# [Task item]
In the article on Tate Britain below, copy the passage from "Exploring Tate Britain" up to and including "to give directions.", swapping "gallery" for "museum" wherever it occurs.

Start of Excerpt to read

Thursday, February 22, 2007

Exploring Tate Britain

by Stella Moutafis

THE TATE Britain art gallery is to be congratulated for hosting artist Mark Wallinger’s reconstruction of Brian Haw’s one-man peace vigil. Brian Haw himself has said “They’ve done me proud!” and many peace activists are making the trek to Millbank, London, to have a look.
While you are there, there is much else to enjoy at the gallery. As London art-enthusiasts will know, its remit is British art from the 1500s to the present day.The art is displayed in light and spaceous rooms, and helpful personnel are on hand to give directions.
From the permanent collection, our well-known artists such as Constable, Turner, and William Blake are showcased, and the major eras covered in chronological order. Of particular interest in the Modern section - as it is only here that we see images of how the people – as opposed to wealthy patrons of art – actually lived.

End of Excerpt to read
Start of Information

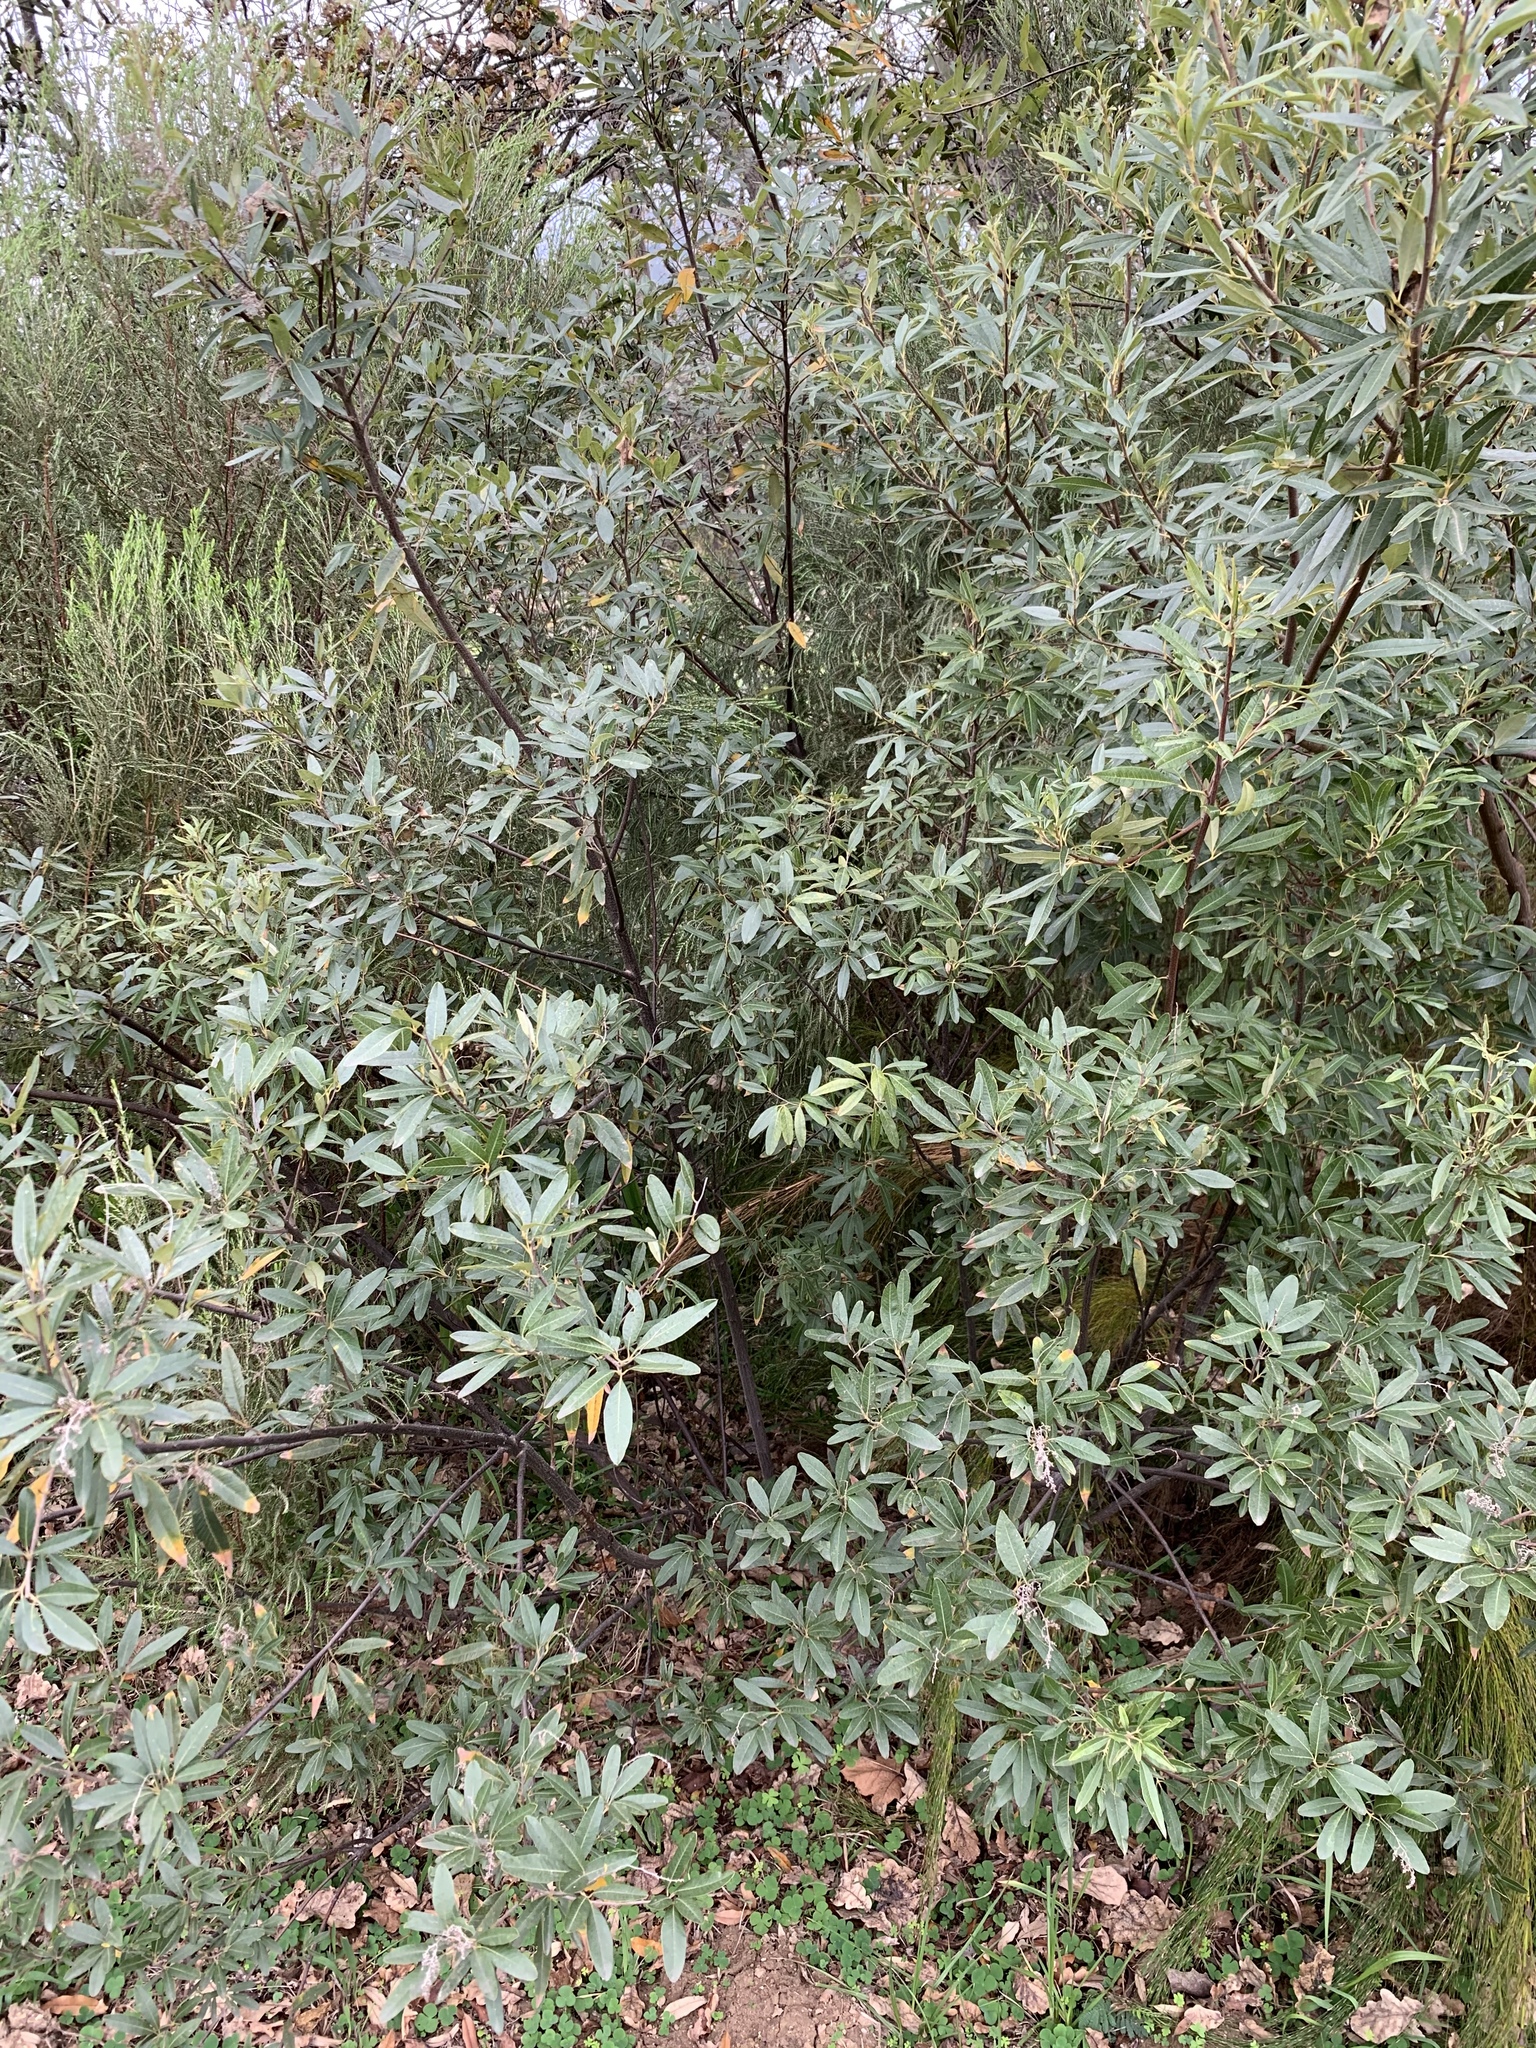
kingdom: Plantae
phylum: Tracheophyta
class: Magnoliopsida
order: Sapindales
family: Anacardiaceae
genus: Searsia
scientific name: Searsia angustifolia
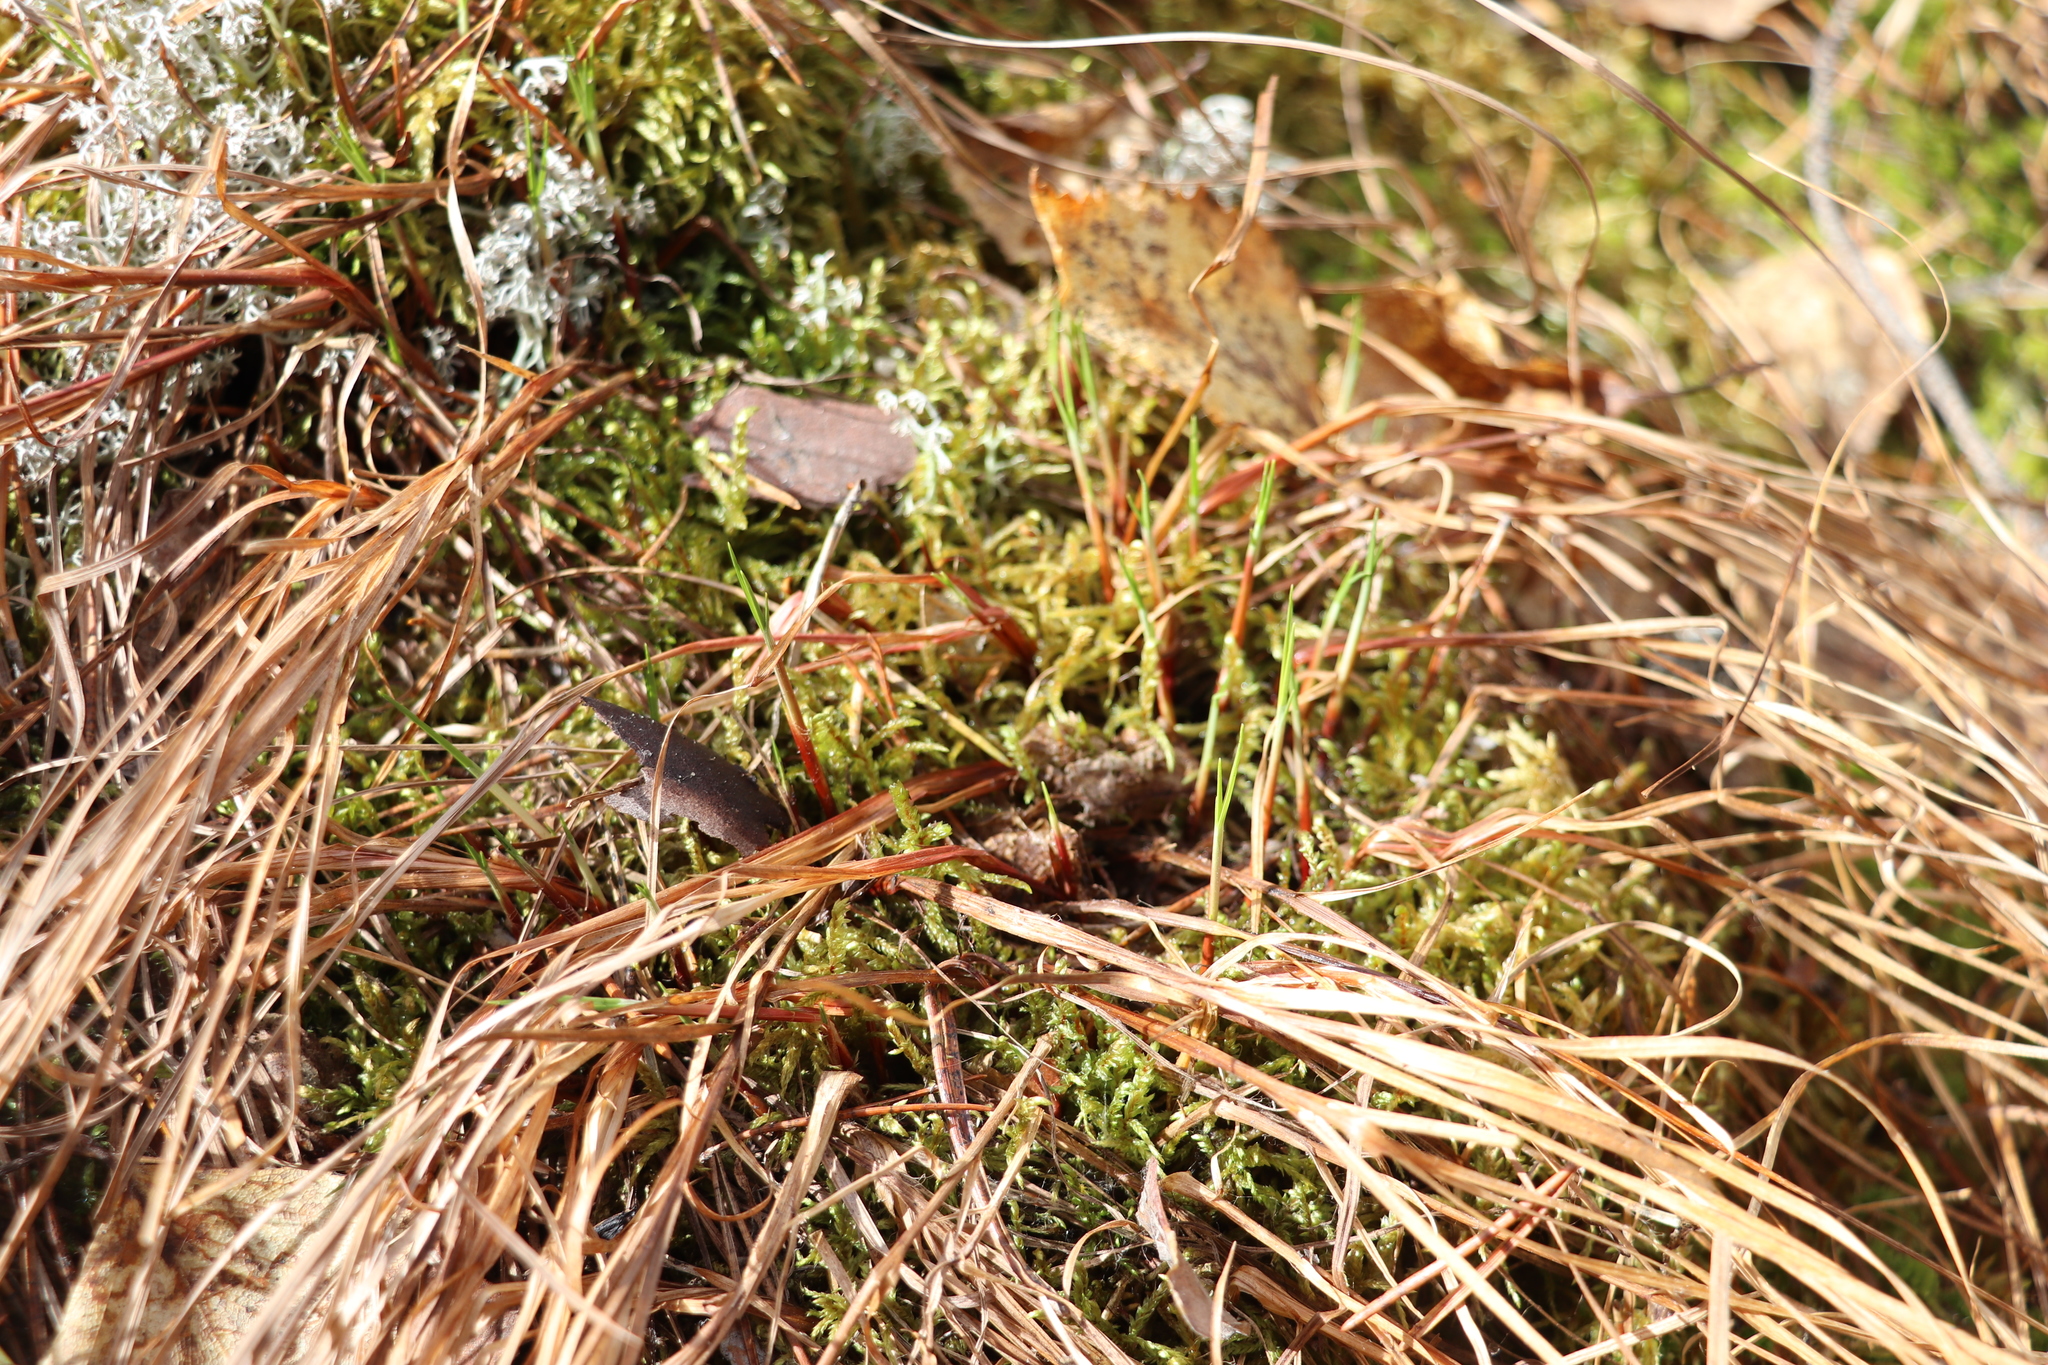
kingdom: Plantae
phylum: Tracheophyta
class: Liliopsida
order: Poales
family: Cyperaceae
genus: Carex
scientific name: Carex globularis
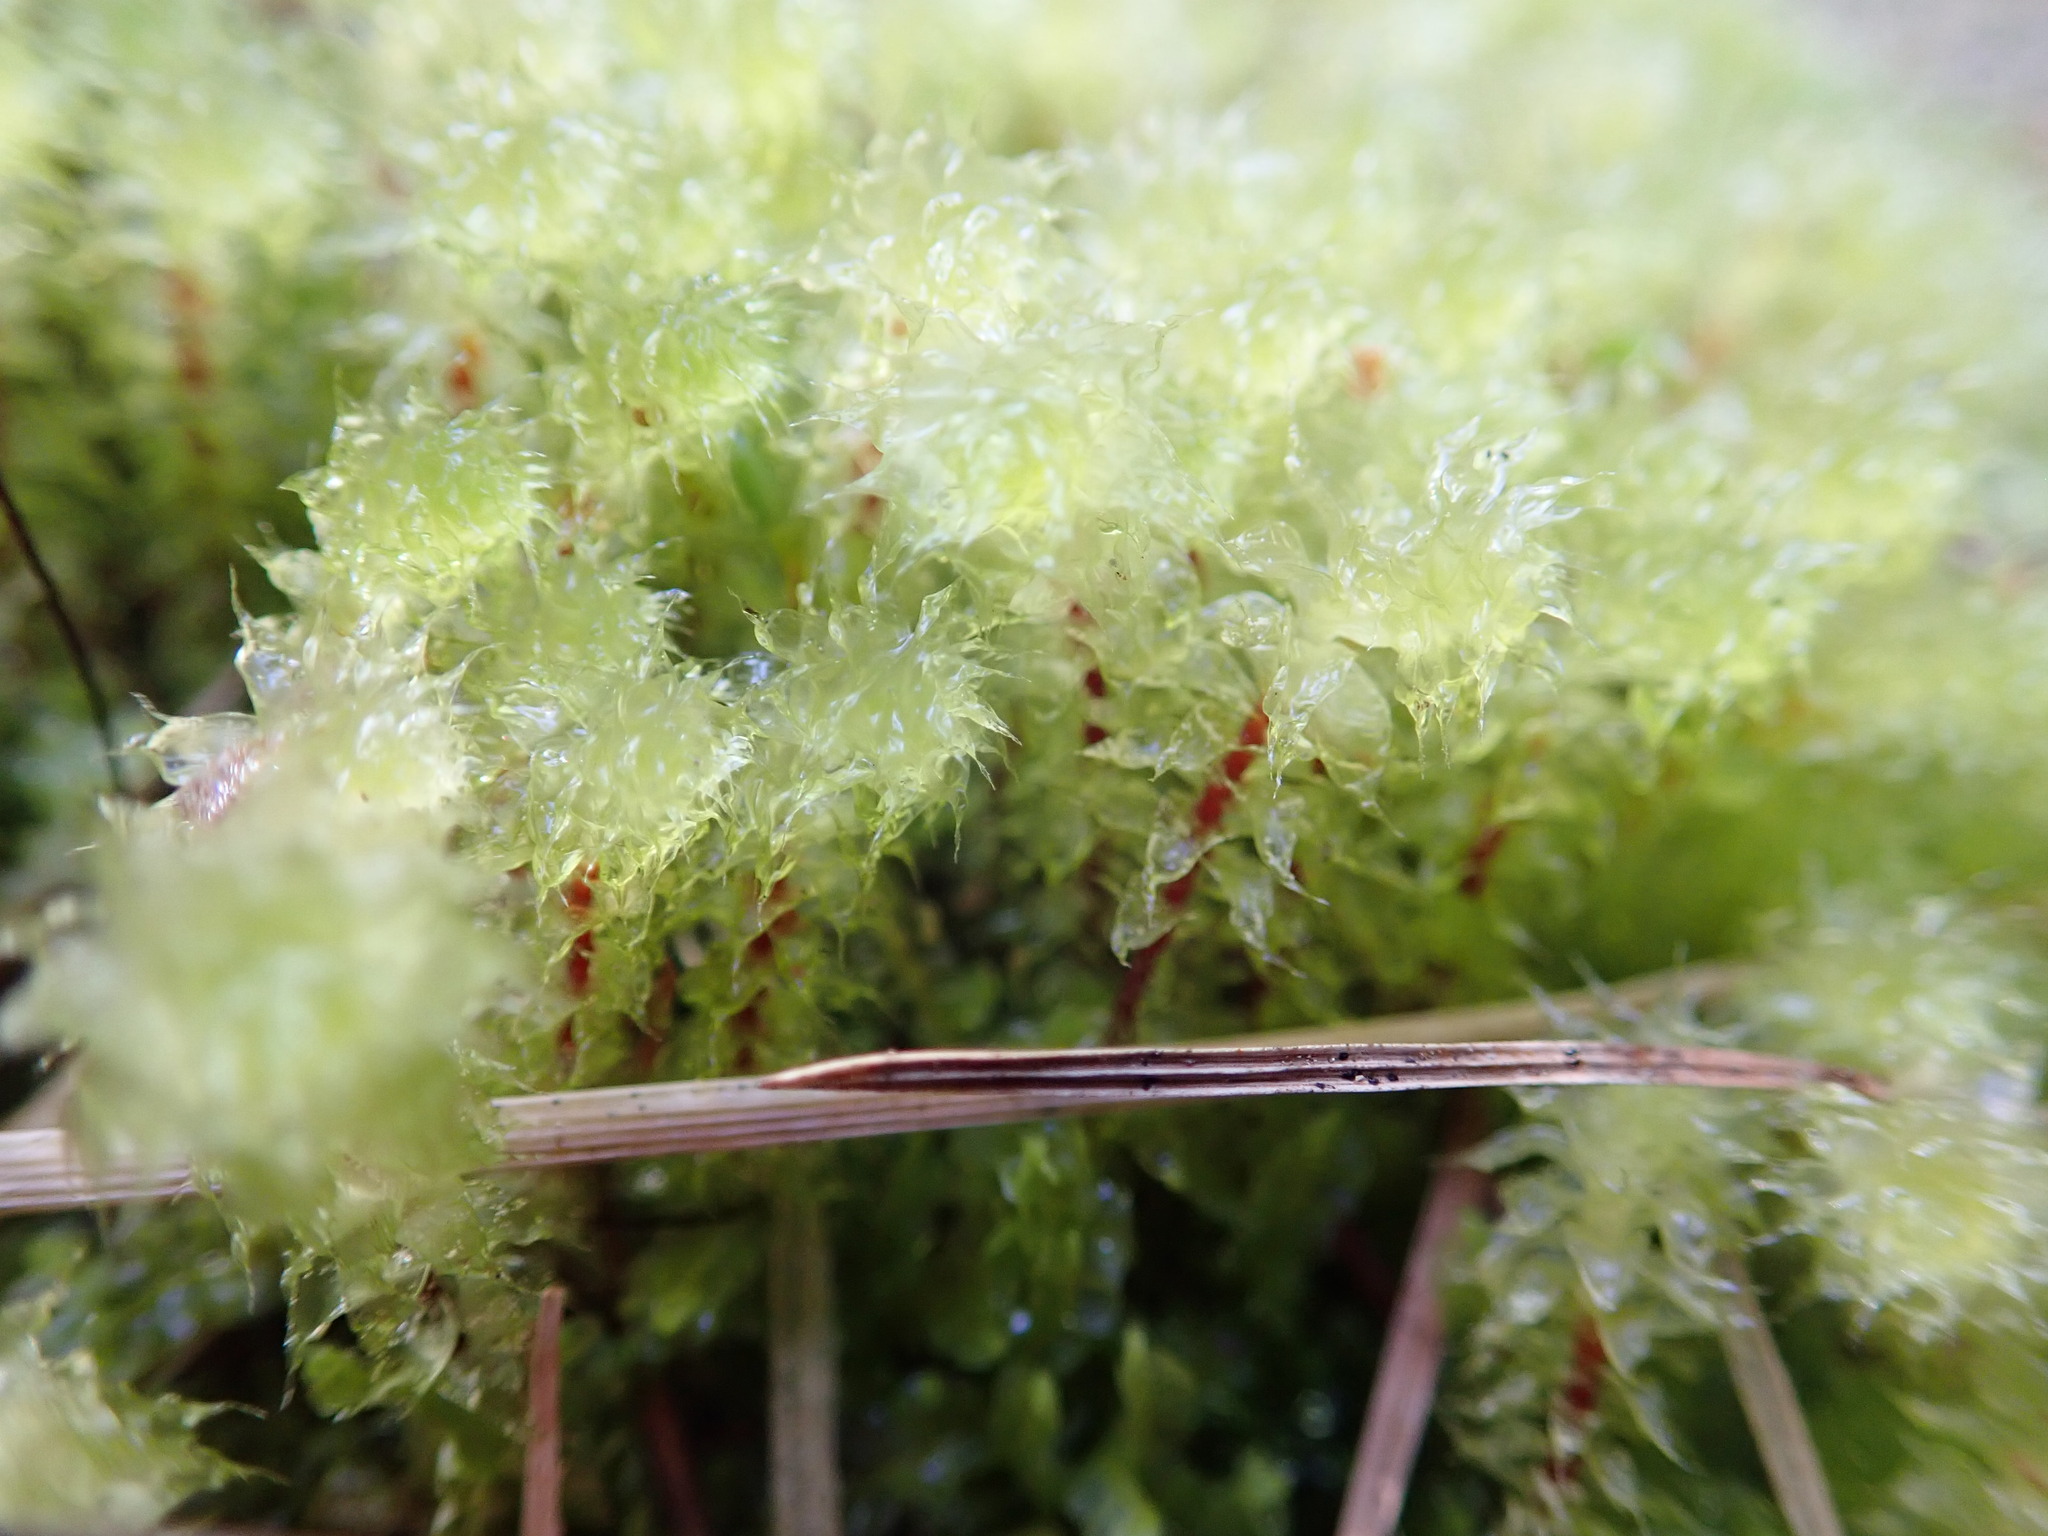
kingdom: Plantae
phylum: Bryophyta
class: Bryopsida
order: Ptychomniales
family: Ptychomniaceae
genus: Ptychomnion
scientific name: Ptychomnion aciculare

End of Information

# [Solution]
Exploring Tate Britain

by Stella Moutafis

THE TATE Britain art museum is to be congratulated for hosting artist Mark Wallinger’s reconstruction of Brian Haw’s one-man peace vigil. Brian Haw himself has said “They’ve done me proud!” and many peace activists are making the trek to Millbank, London, to have a look.
While you are there, there is much else to enjoy at the museum. As London art-enthusiasts will know, its remit is British art from the 1500s to the present day.The art is displayed in light and spaceous rooms, and helpful personnel are on hand to give directions.